--- START ---

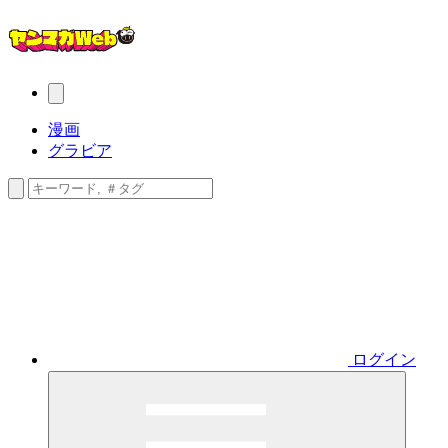
漫画
グラビア
ログイン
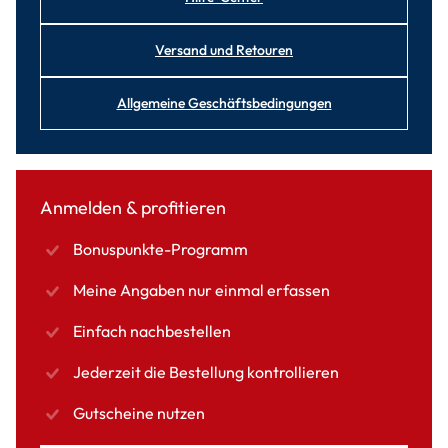
Versand und Retouren
Allgemeine Geschäftsbedingungen
Anmelden & profitieren
Bonuspunkte-Programm
Meine Angaben nur einmal erfassen
Einfach nachbestellen
Jederzeit die Bestellung kontrollieren
Gutscheine nutzen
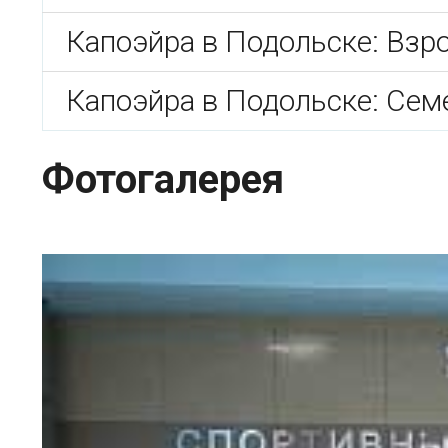
Капоэйра в Подольске: Взр
Капоэйра в Подольске: Сем
Фотогалерея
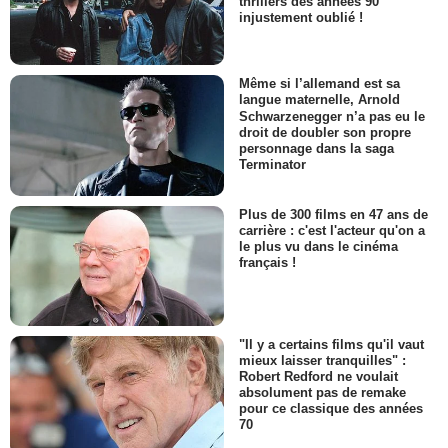
thrillers des années 90
injustement oublié !
Même si l’allemand est sa
langue maternelle, Arnold
Schwarzenegger n’a pas eu le
droit de doubler son propre
personnage dans la saga
Terminator
Plus de 300 films en 47 ans de
carrière : c'est l'acteur qu'on a
le plus vu dans le cinéma
français !
"Il y a certains films qu'il vaut
mieux laisser tranquilles" :
Robert Redford ne voulait
absolument pas de remake
pour ce classique des années
70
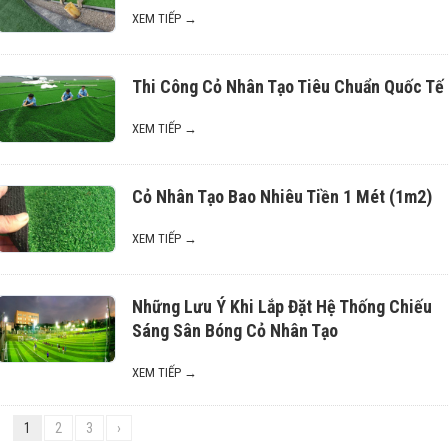
XEM TIẾP →
Thi Công Cỏ Nhân Tạo Tiêu Chuẩn Quốc Tế
XEM TIẾP →
Cỏ Nhân Tạo Bao Nhiêu Tiền 1 Mét (1m2)
XEM TIẾP →
Những Lưu Ý Khi Lắp Đặt Hệ Thống Chiếu
Sáng Sân Bóng Cỏ Nhân Tạo
XEM TIẾP →
1
2
3
›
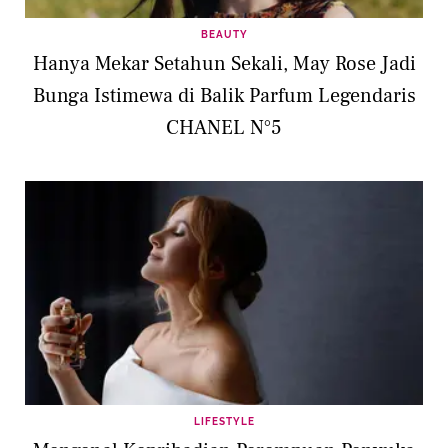
BEAUTY
Hanya Mekar Setahun Sekali, May Rose Jadi
Bunga Istimewa di Balik Parfum Legendaris
CHANEL N°5
LIFESTYLE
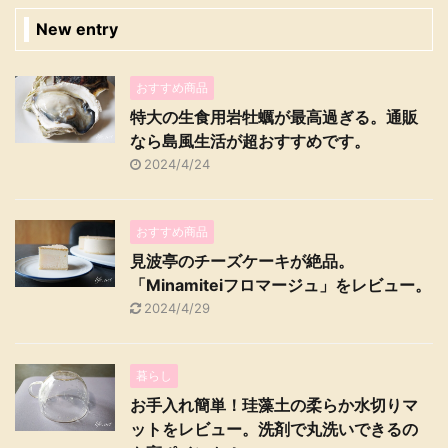
New entry
おすすめ商品
特大の生食用岩牡蠣が最高過ぎる。通販
なら島風生活が超おすすめです。
2024/4/24
おすすめ商品
見波亭のチーズケーキが絶品。
「Minamiteiフロマージュ」をレビュー。
2024/4/29
暮らし
お手入れ簡単！珪藻土の柔らか水切りマ
ットをレビュー。洗剤で丸洗いできるの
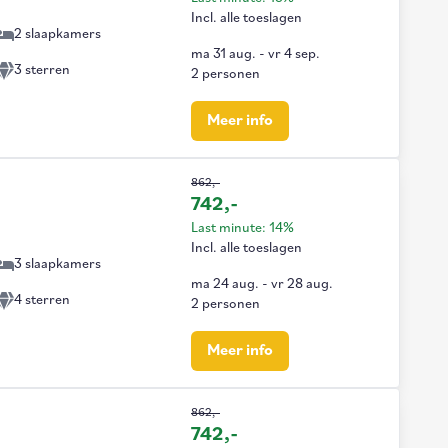
Incl. alle toeslagen
2 slaapkamers
ma 31 aug.
-
vr 4 sep.
3 sterren
2 personen
Meer info
862,-
742,-
Last minute: 14%
Incl. alle toeslagen
3 slaapkamers
ma 24 aug.
-
vr 28 aug.
4 sterren
2 personen
Meer info
862,-
742,-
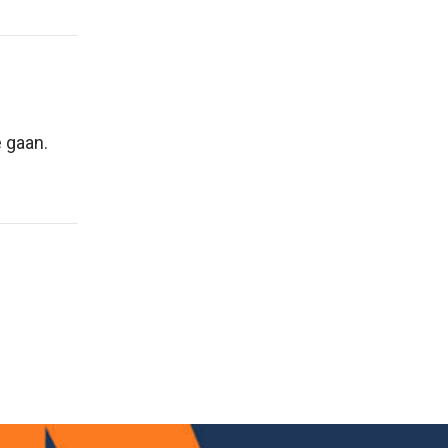
 gaan.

--- END ---

TASK REQUIREMENTS = Given the entries above, say how many lines include the word "années", and write nothing besides the number.

ANSWER SECTION = 2